INSTRUCTION A → In the entries, from the line with "scientific name: Sapium marmieri" up to and including the line with "collectors: H. Huber", swap "name author" for "authority" and reproduce those lines with nothing else changed. Leave out the pictures.

EXTRACTED TEXT →
_ _ _ _ _

Of course, it may well be the case many thousands of people who fear Islamification voted Tory in the elections in the hope Willy Hague would take a harder line. The rest of the vote may have been split between U.K.I.P and the B.N.P.
Another thing that was odd was when I took a look at the B.B.C. comments pages, following the comments made by the Archbishop of Canterbury on Sharia Law being "inevitable", I found post after post expressing fury over the situation. If the Beeb had wanted to balance it out with a few posts supporting the Archbishop's stance, it seemed as if they couldn't find any at all. So, I wonder how can it be Islamification has gained so much ground when obviously so many people have had a belly full?
MikeF
August 10th, 2010 4:18pmDave M - why do you feel the need to say that many of the people who vote BNP are not 'bigots'. Frankly by saying that you are still implicitly legitimising the use - or rather misuse - of this ugly, inflammatory word by the left i.e. that somehow anyone who thinks or acts in opposition to their preferences is deserving of having this word applied to them.
That is all the word is these days - a term of abuse applied by the left to anyone who thinks differently than them. As such like any other form of abuse it says nothing at all about the people against whom it is directed but everything about the people who utter it. Frankly it lifts the lid on a stew of conceit, intolerance and hatred that hasn't even got the courage to acknowledge itself for what it is. It is a word to be thrown right back in the faces of the left - not used in a pallid, apologetic manner that as I said ultimately just reinforces their debasement of the word for their own ends.
Dave M
August 10th, 2010 4:23pm"Multi-culturalism was never intended to include the indiginous majority. Instead it was meant to marginalise British culture and traditions."

_ _ _ _ _

EXERCISE DATA →
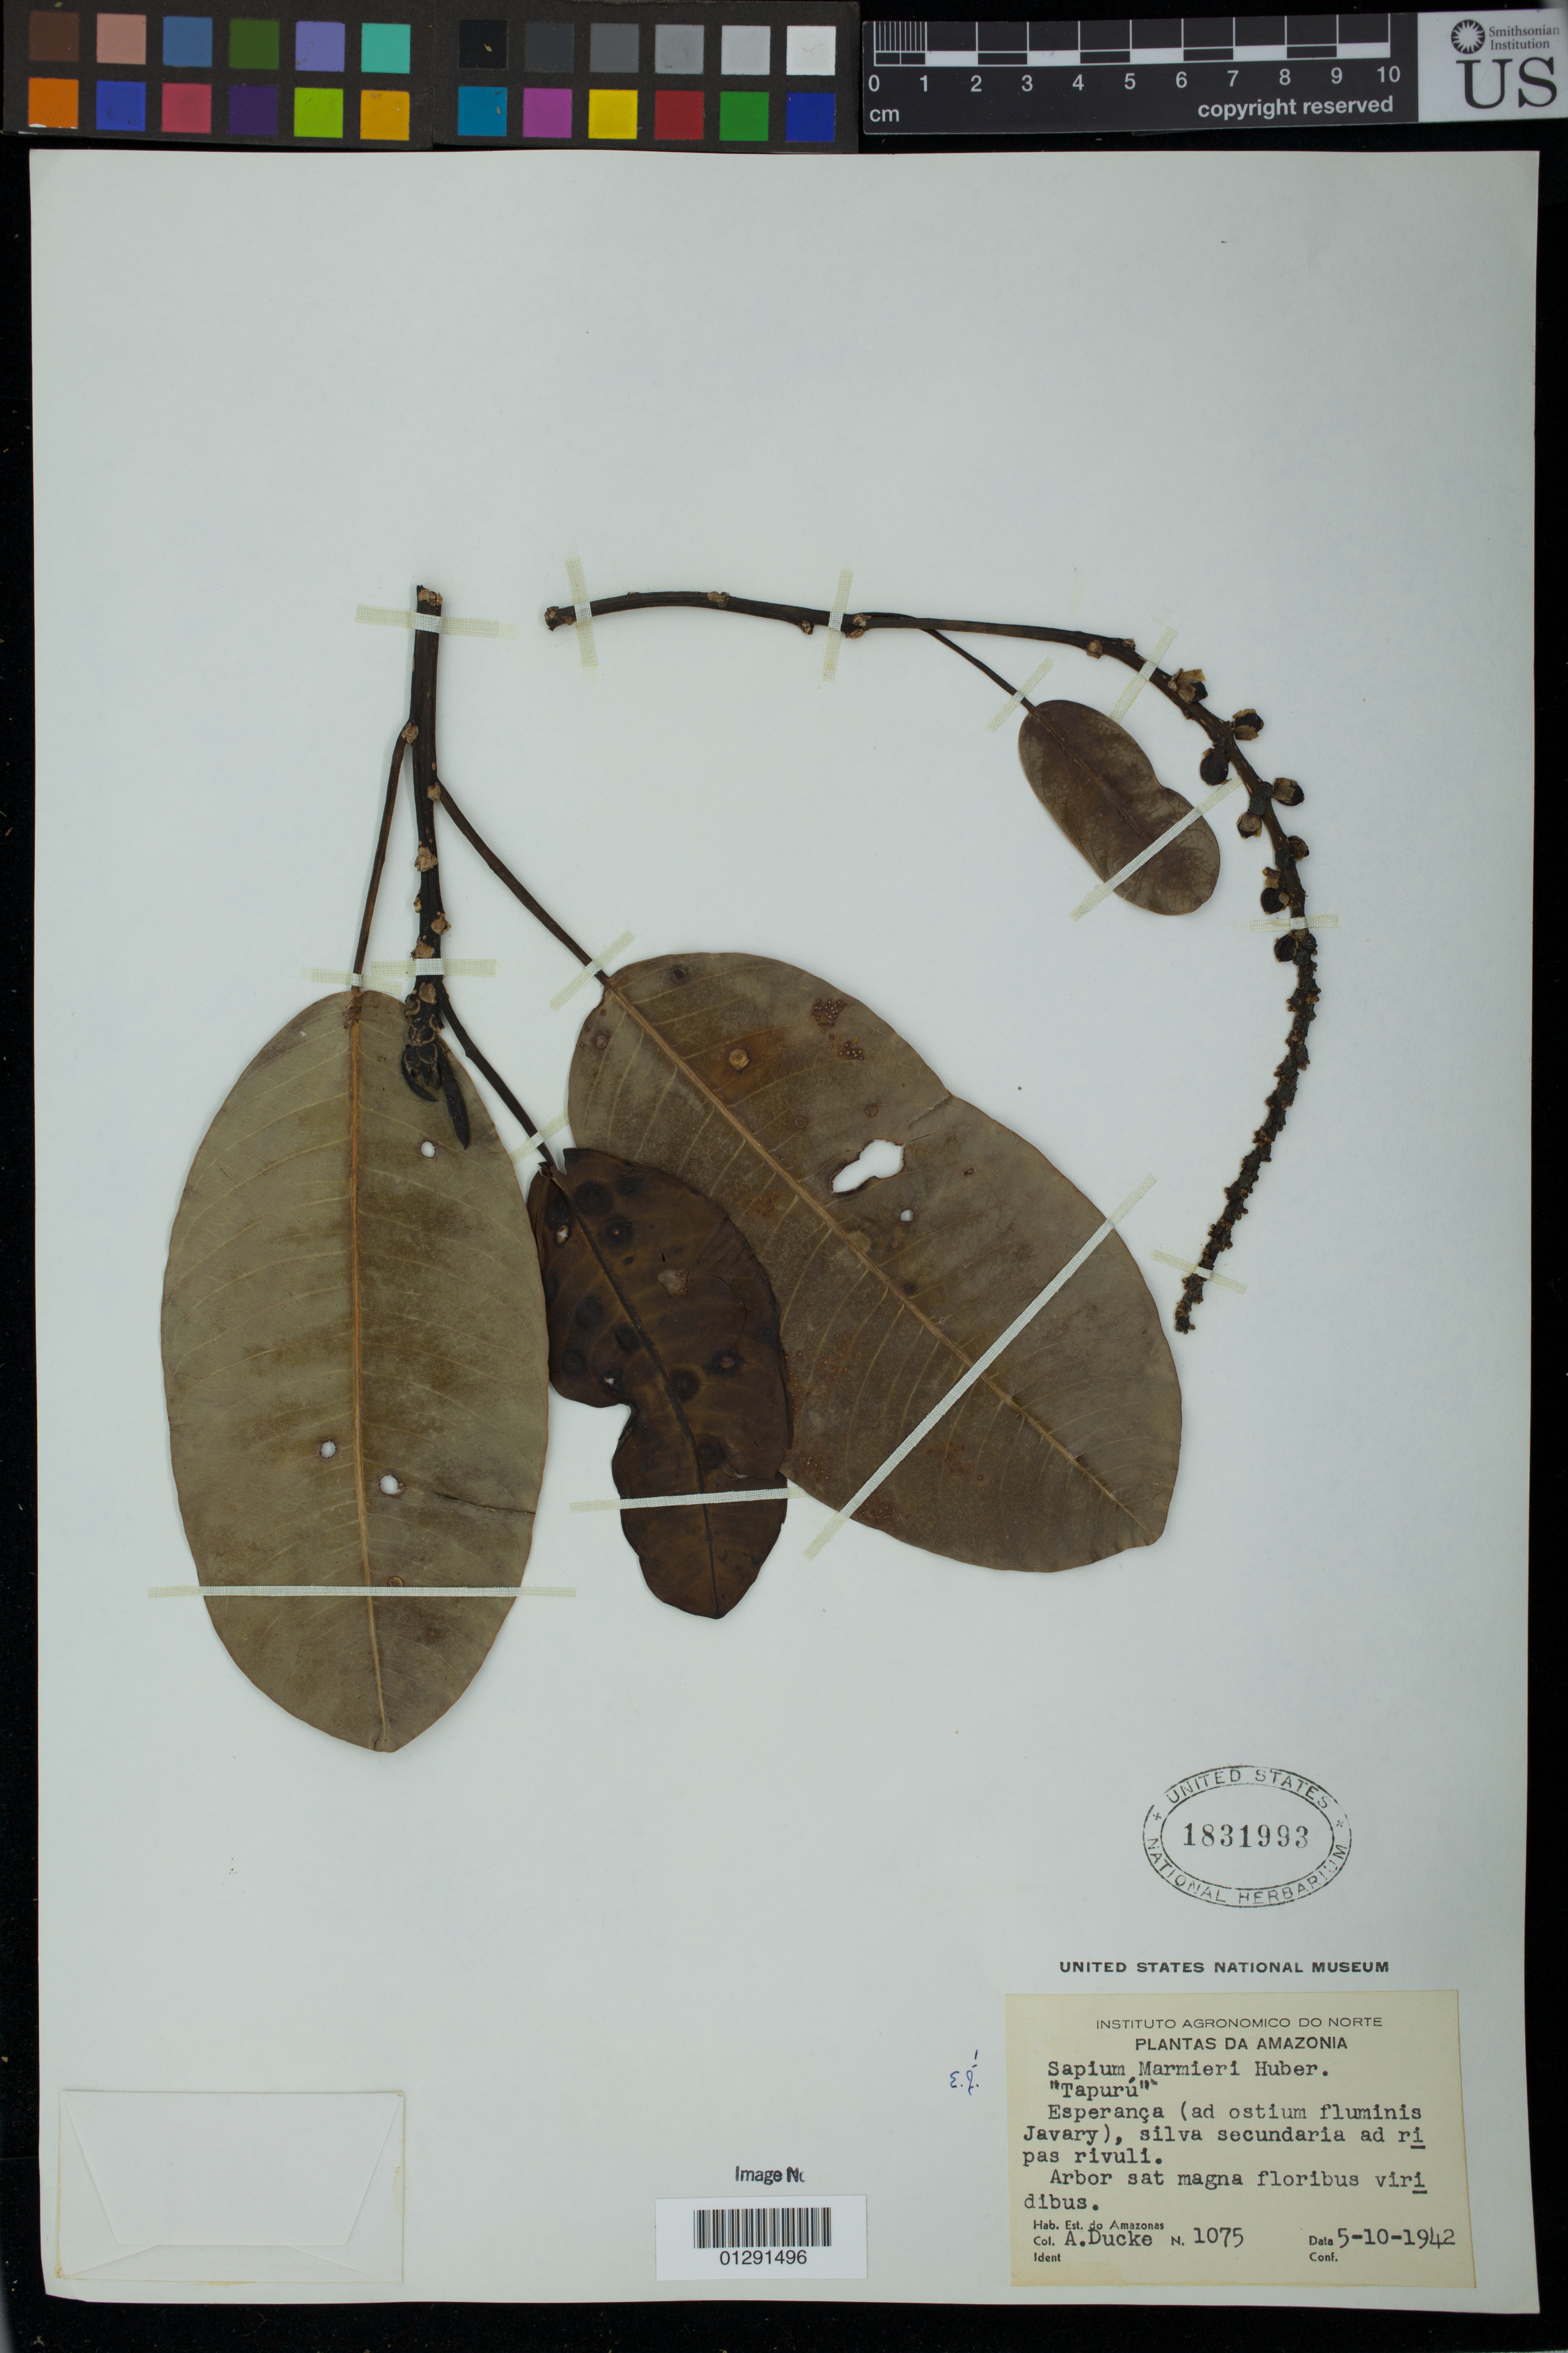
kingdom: Plantae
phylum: Tracheophyta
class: Magnoliopsida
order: Malpighiales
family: Euphorbiaceae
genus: Sapium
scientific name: Sapium marmieri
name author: Huber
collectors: A. Ducke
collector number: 1075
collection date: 1942-10-05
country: Brazil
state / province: Amazonas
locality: Esperanca (ad ostium fluminis Javary)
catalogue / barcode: US 1831993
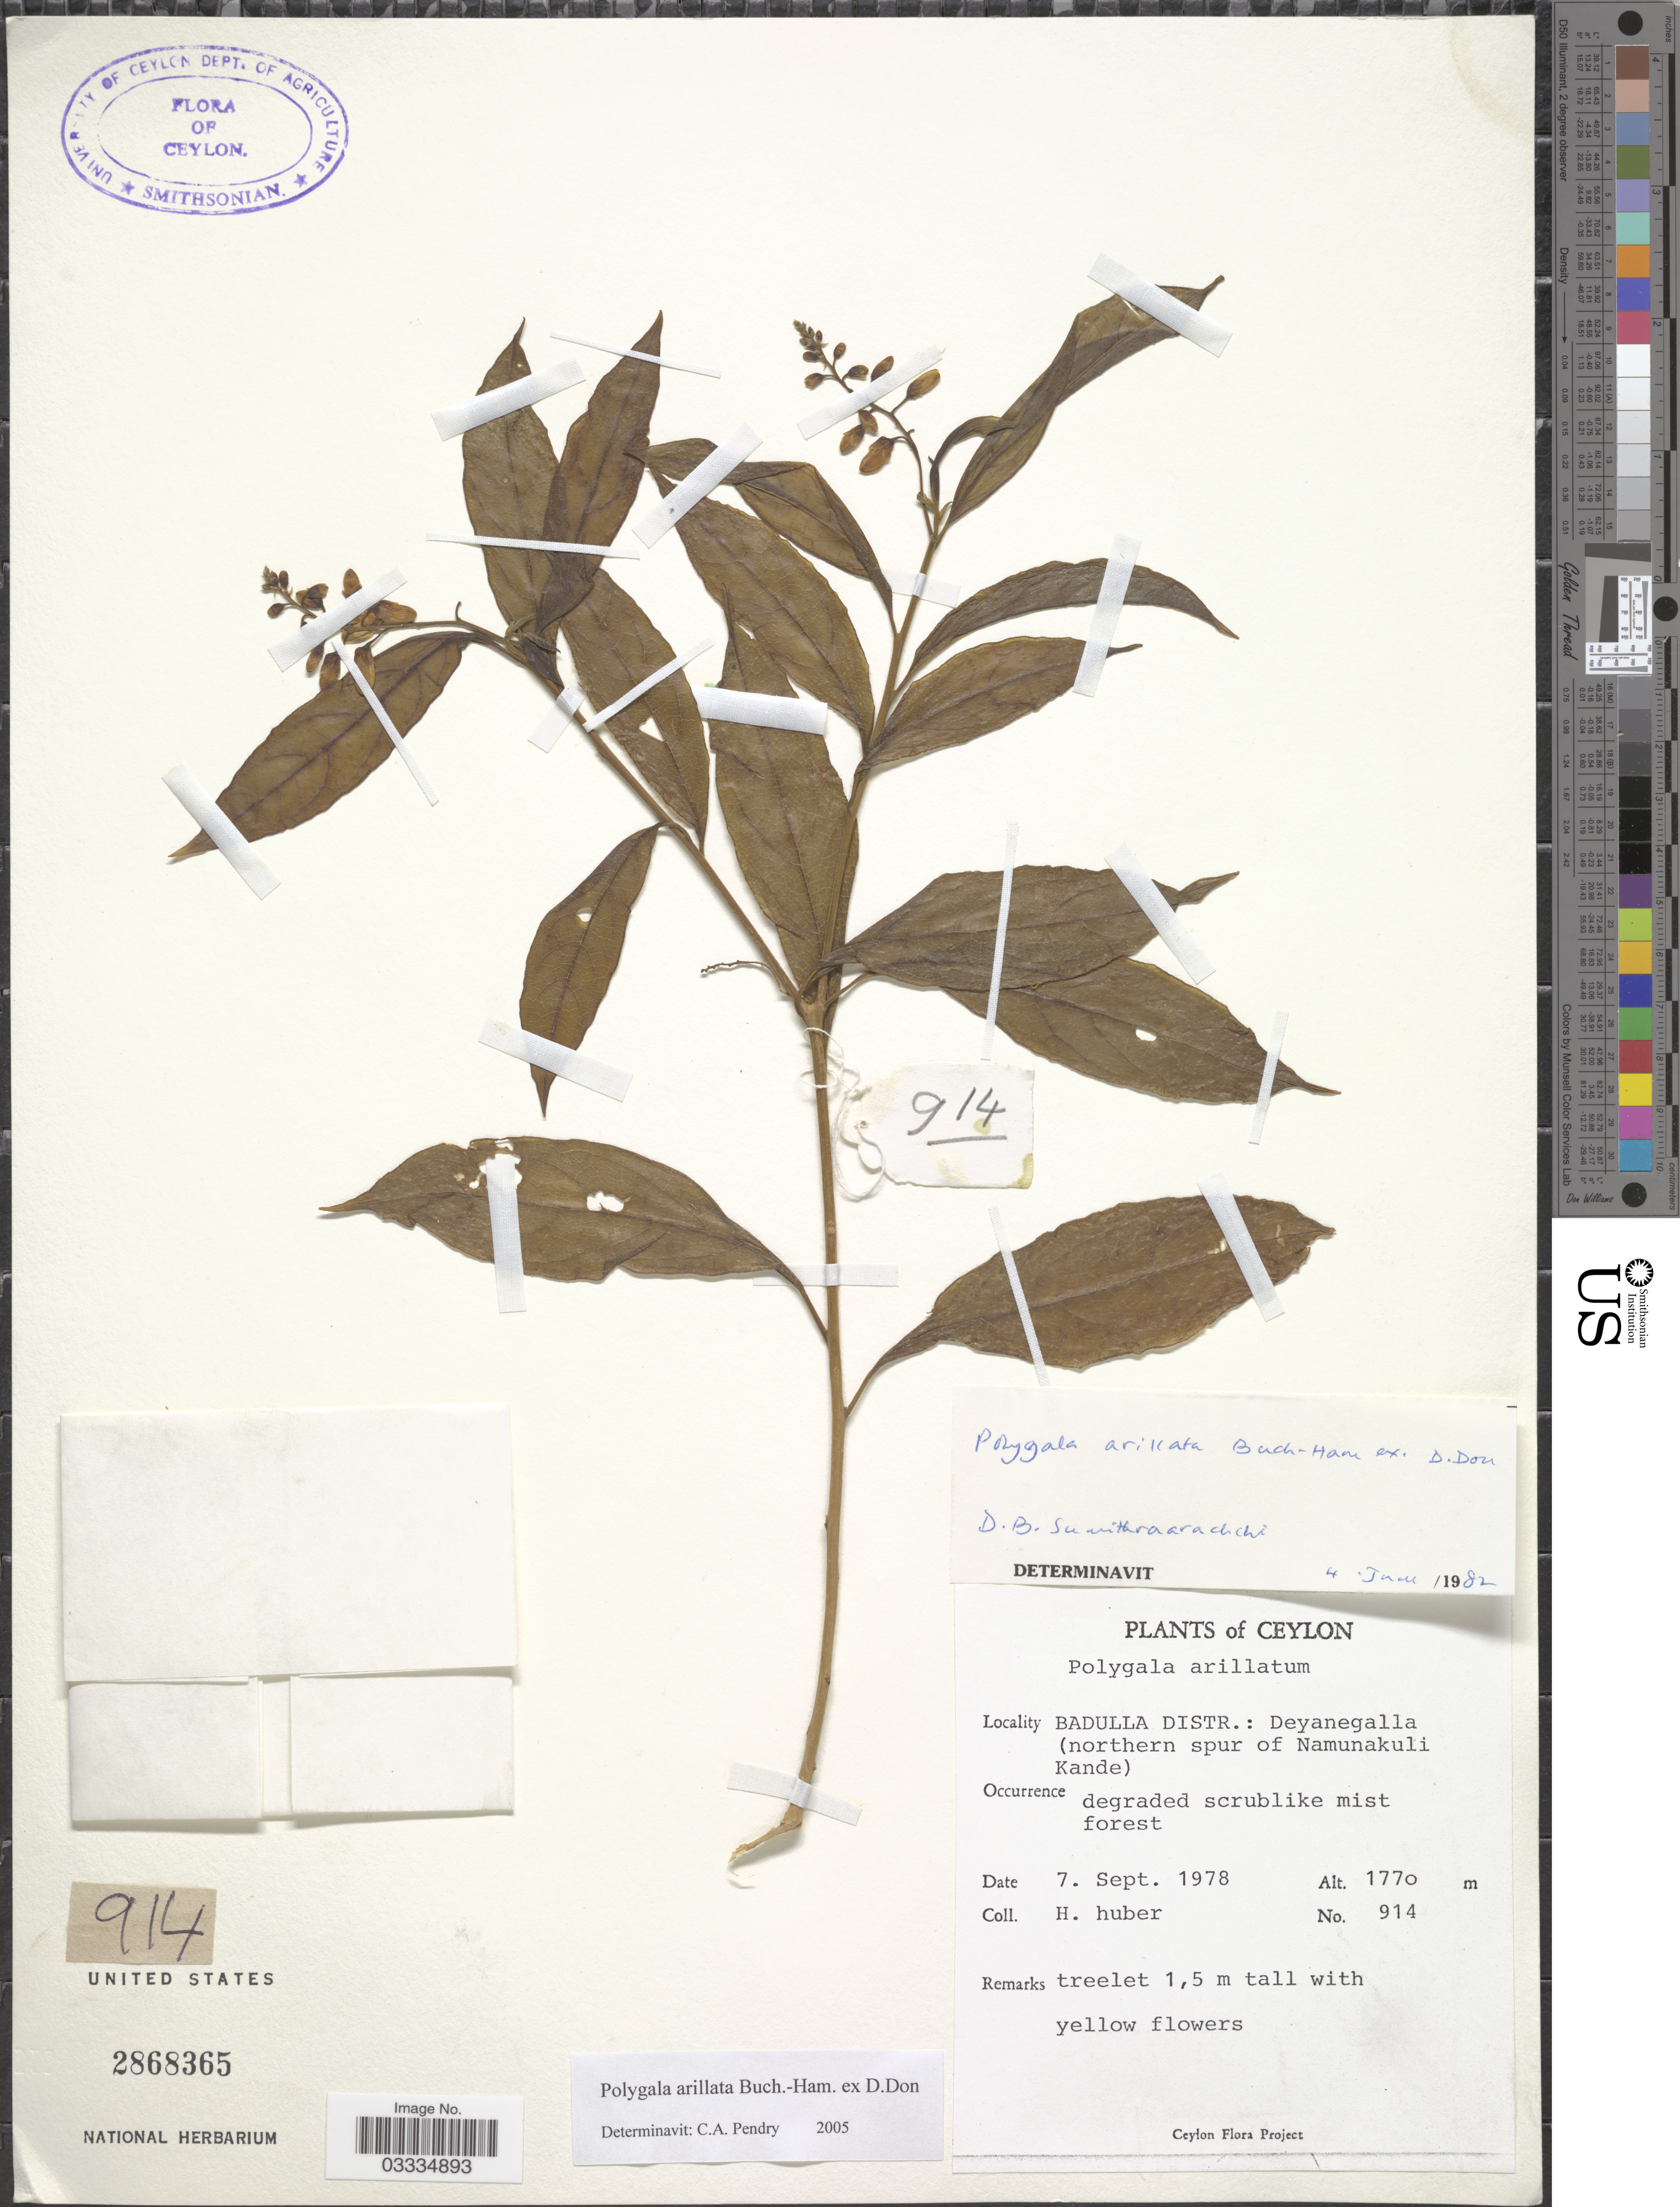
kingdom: Plantae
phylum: Tracheophyta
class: Magnoliopsida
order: Fabales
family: Polygalaceae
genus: Polygala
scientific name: Polygala arillata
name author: Buch.-Ham. ex D. Don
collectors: H. Huber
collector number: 914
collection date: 1978-09-07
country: Sri Lanka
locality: Ceylon. Badulla Distr.: Deyanegalla (northern spur of Namunakuli Kande).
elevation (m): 1770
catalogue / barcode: US 2868365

_ _ _ _ _

INSTRUCTION B → Set down the passage of the comment thread from "Of course, it" up to and including "and the B.N.P.", word for word.

FINISHED ANSWER A →
scientific name: Sapium marmieri
authority: Huber
collectors: A. Ducke
collector number: 1075
collection date: 1942-10-05
country: Brazil
state / province: Amazonas
locality: Esperanca (ad ostium fluminis Javary)
catalogue / barcode: US 1831993
kingdom: Plantae
phylum: Tracheophyta
class: Magnoliopsida
order: Fabales
family: Polygalaceae
genus: Polygala
scientific name: Polygala arillata
authority: Buch.-Ham. ex D. Don
collectors: H. Huber

FINISHED ANSWER B →
Of course, it may well be the case many thousands of people who fear Islamification voted Tory in the elections in the hope Willy Hague would take a harder line. The rest of the vote may have been split between U.K.I.P and the B.N.P.